President Bush said he welcomed the report, repeating his
claim that before September 11, he had had "no inkling that
terrorists were about to attack our country".

However the report, which contains minute detail of the plot, the
hijackers, and the aftermath of the atrocities, highlights the
opportunities that were missed by intelligence services, which
were aware that an attack was coming.

The report notes that in 2001 "intelligence reporting consistently
described the upcoming attacks as occurring on a calamitous
level, indicating that they would cause the world to be in
turmoil".

George Tenet, who recently resigned as the CIA director, told
the commission: "The system was blinking red". By late July,
Mr Tenet said, it could not "get any worse".

Despite pressure from the Bush administration, the commission
found no evidence of collaboration between Iraq and al-Qaida.
In
particular, it declared "the available evidence does not support" a
Czech report of a meeting in Prague between the lead
September 11 hijacker, Muhammad Atta, and an Iraqi agent.

Instead, it found evidence of at least passive Iranian complicity
in al-Qaida's movements, noting that eight of the 19 hijackers
travelled through Iran without having their passports stamped.

The commission's report estimated that the September 11
conspiracy cost a total of between $400,000 and $500,000
(£217,000 to £270,000) but came to no conclusions over the
source of the money. It absolved the Saudi government of
funding the conspiracy, and argued that the money transfers
involved were "unremarkable and essentially invisible amid the
billions of dollars flowing around the world every day".

The plot, the commission found, was the work of "a determined
and capable group of plotters". But it added: "The group was
fragile and occasionally left vulnerable by the marginal, unstable
people often attracted to such causes. The enemy made
mistakes. The US government was not able to capitalise on
them."

The report lists the squandered opportunities to disrupt the plot,
including the CIA's failure to put two of the hijackers, whom it
had been following as al-Qaida suspects, on an immigration
watchlist, a failure to act on warnings by FBI field agents that
al-Qaida might be training pilots to commandeer commercial
planes, and a failure to spot doctored passports.

"These examples make a part of a broader national security
picture where the government failed to protect the American
people," Mr Kean said. "The United States government was
simply not active enough in combating the terrorist threat before
9/11."

Mr Kean, a Republican former governor of New Jersey, said it
was not the commission's job to assign blame on a particular
administration. Instead, he said: "Any person in a senior
position within our government during this time bears some
element of responsibility for our government's actions."

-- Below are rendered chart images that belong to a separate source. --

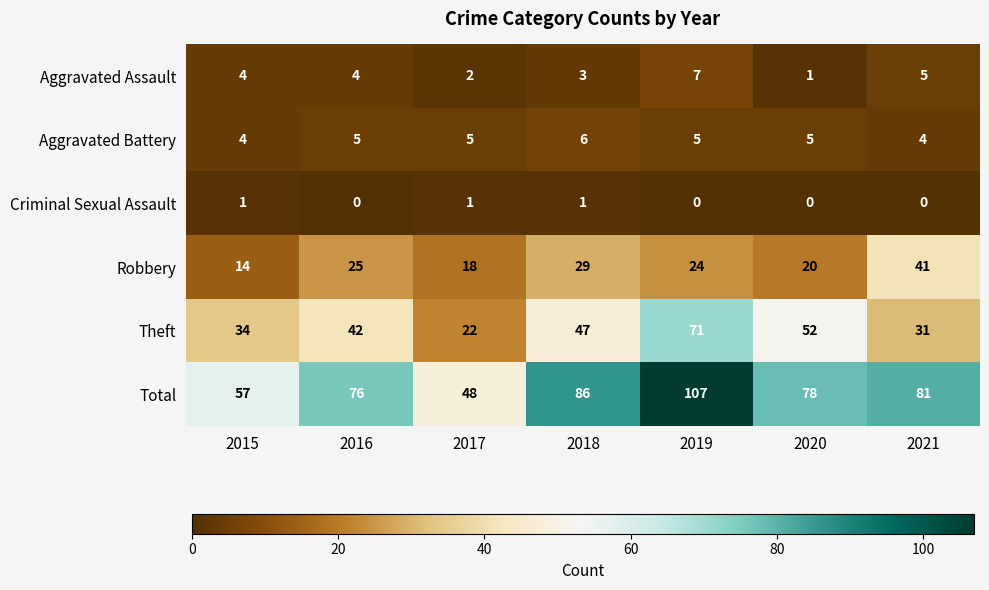

At which category is the sum across all series the highest?

2019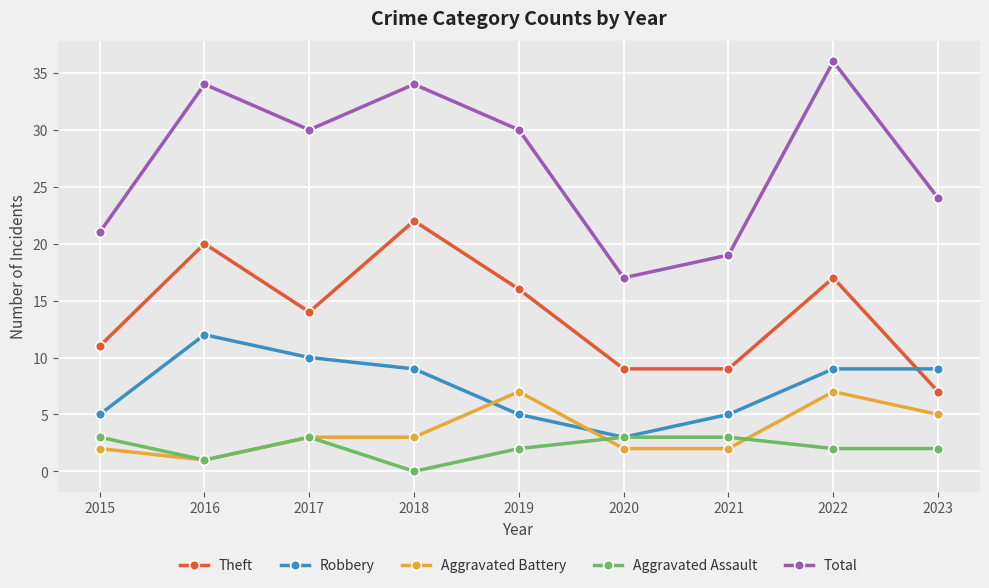

How many lines are shown in the chart?

5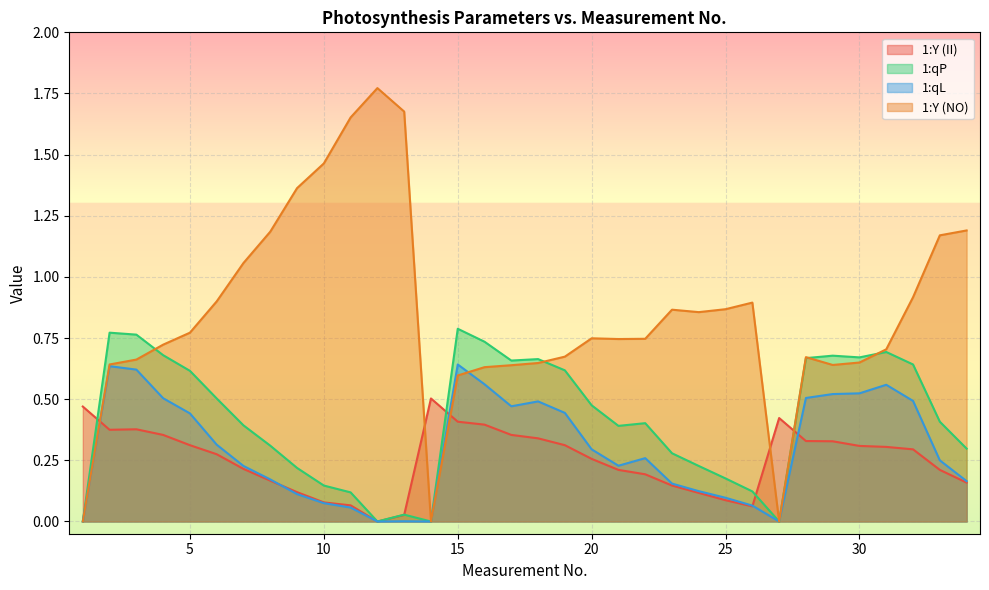

How many times do 1:Y (II) and 1:qP cross each other?

5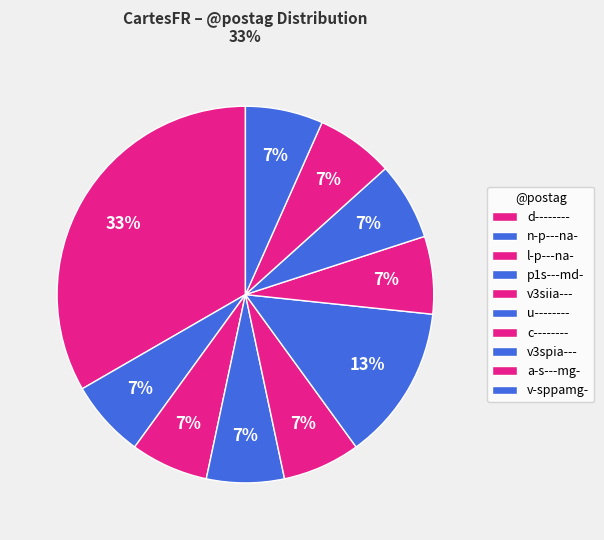

Which slice is the largest?

d--------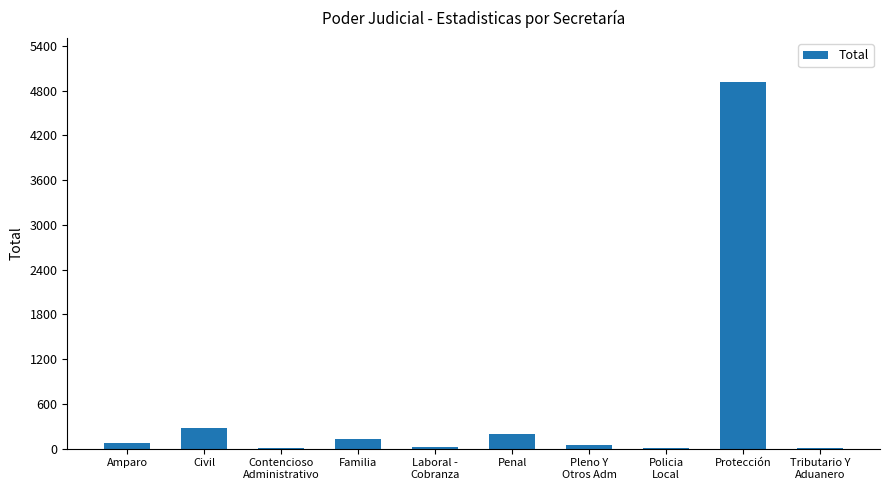

What is the ratio of the value at Civil to the value at Amparo?

3.9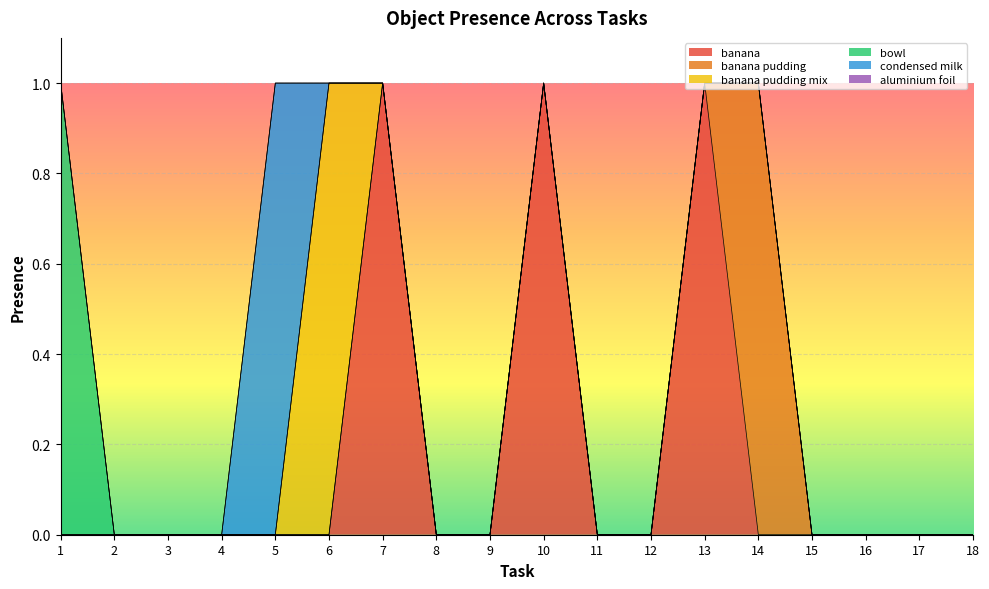

True or false: banana pudding mix has more than 1 points higher than both neighbors.

False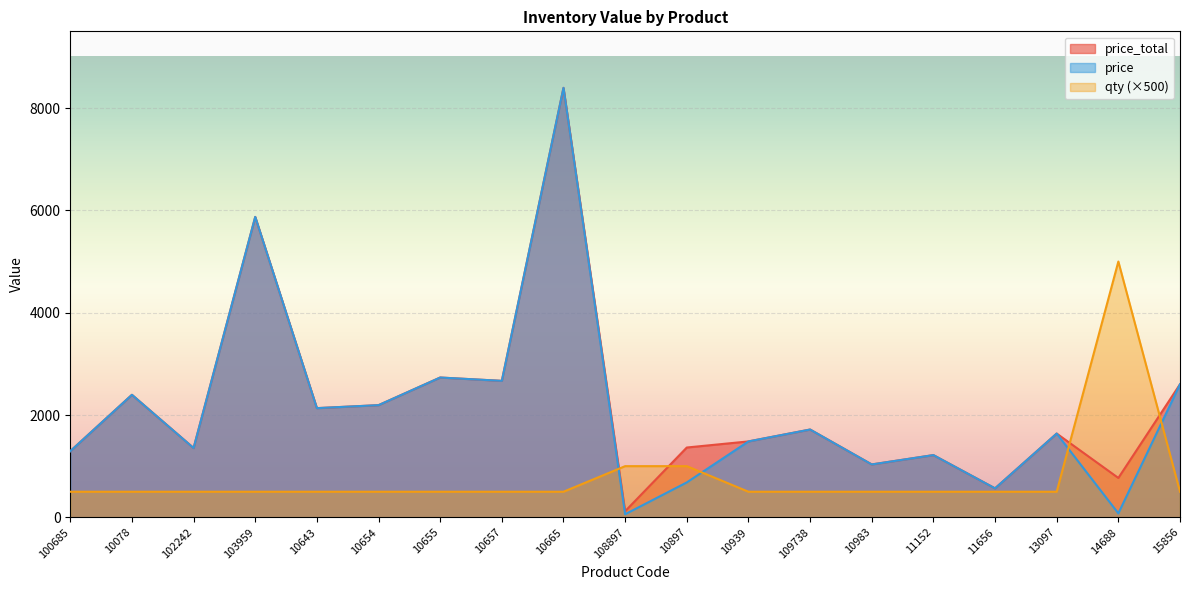

Which series has the widest spread of values?

price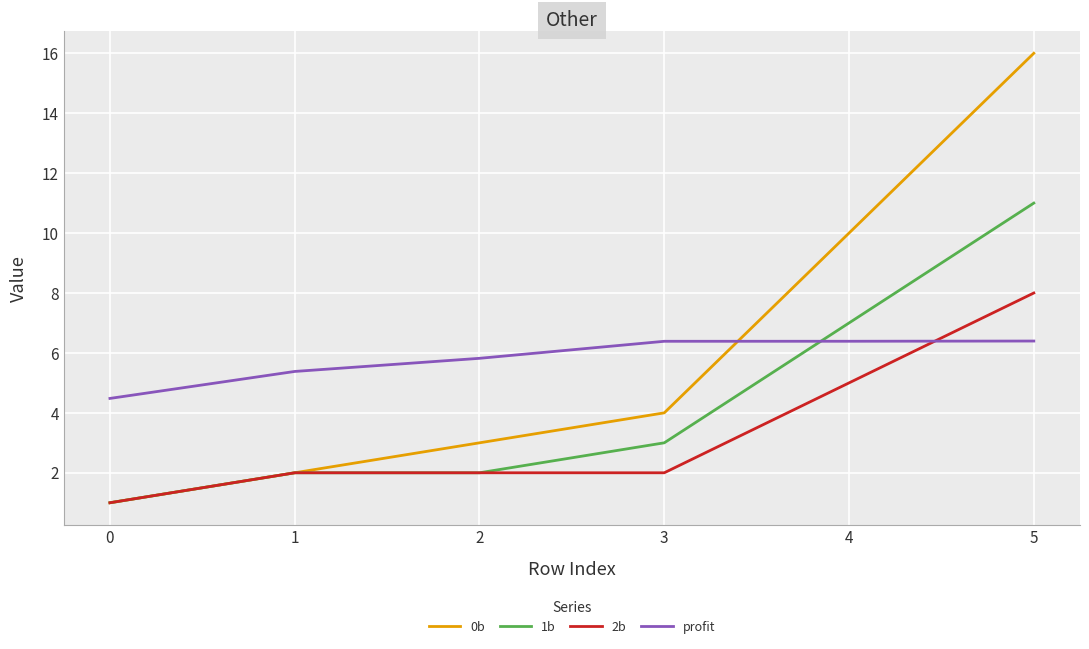

Is the value of 1b at 1 greater than the value of 0b at 5?

No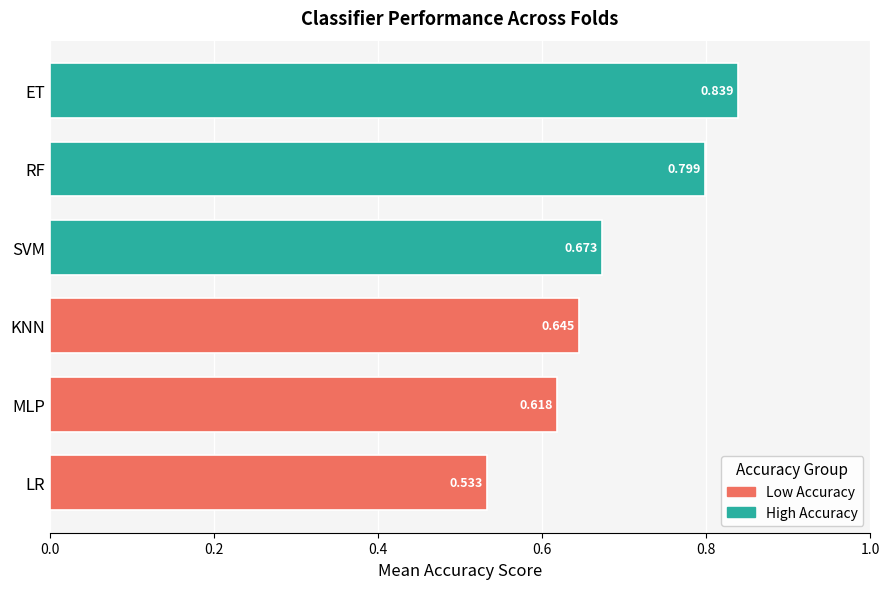

At which label is the value closest to 0?

LR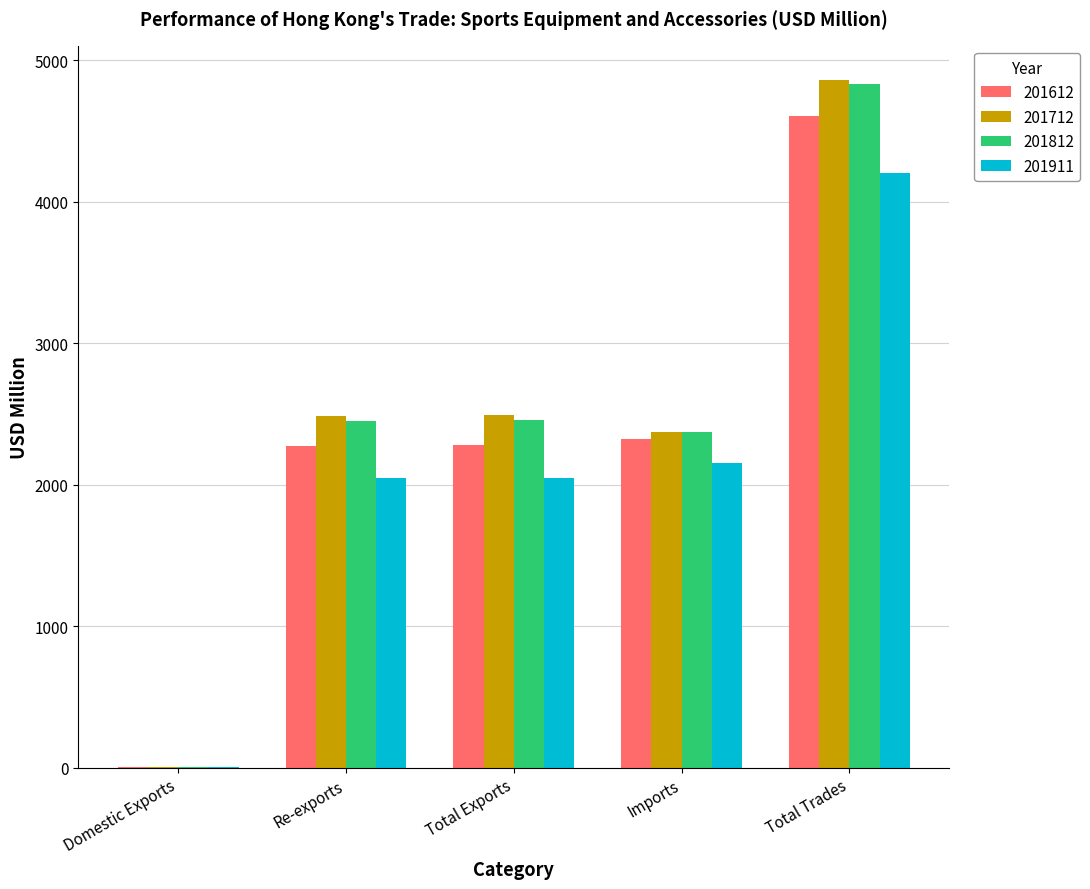

What are all the series names shown in the legend?

201612, 201712, 201812, 201911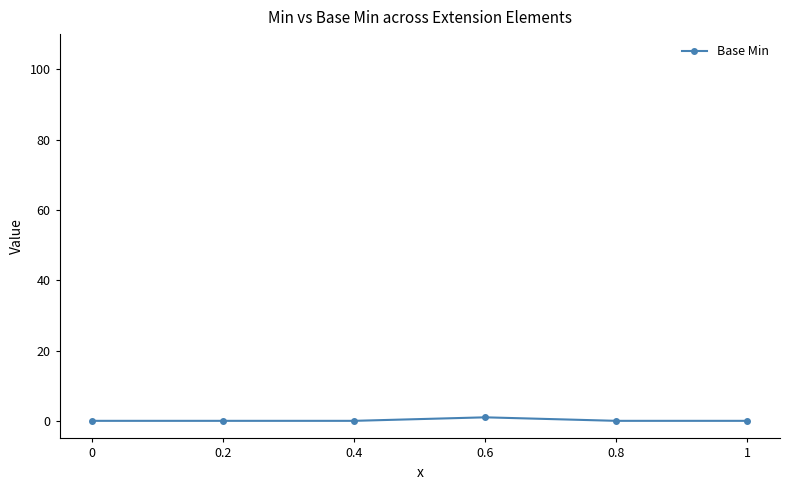

How many distinct data groups are displayed?

1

The commission also faulted Congress for failing to monitor the
intelligence and counter-terrorist agencies properly and
recommended it create a single committee to oversee homeland
security. "So long as oversight is undermined by current
congressional rules and resolutions, we believe the American
people will not get the security they want and need," the
commissioners wrote.

President Bush said the report contained "some very
constructive recommendations" and promised "where the
government needs to act, we will". But his administration
opposes the bipartisan commission's principle advice, the
unification of America's 15 intelligence agencies under a national
intelligence director with cabinet rank.

It has not committed itself on a parallel recommendation to
create a national counter-terrorism centre, along the lines of
unified military commands.

The president's Democratic challenger, John Kerry, embraced
the report, accusing the administration of failing to do enough in
the wake of the attacks to make the country safer. He called for
a rapid implementation of the commission's recommendations.

"If I am elected president and there has still not been sufficient
progress on these issues, I will not wait a single day more. I will
lead," Mr Kerry said, promising to convene a "emergency
security summit" to deal with the terrorist threat.


That threat was as great as ever, Mr Kean, said, noting that:
"Every expert with whom we spoke told us an attack of even
greater magnitude is now possible and even probable. We do
not have the luxury of time. We must prepare and we must act."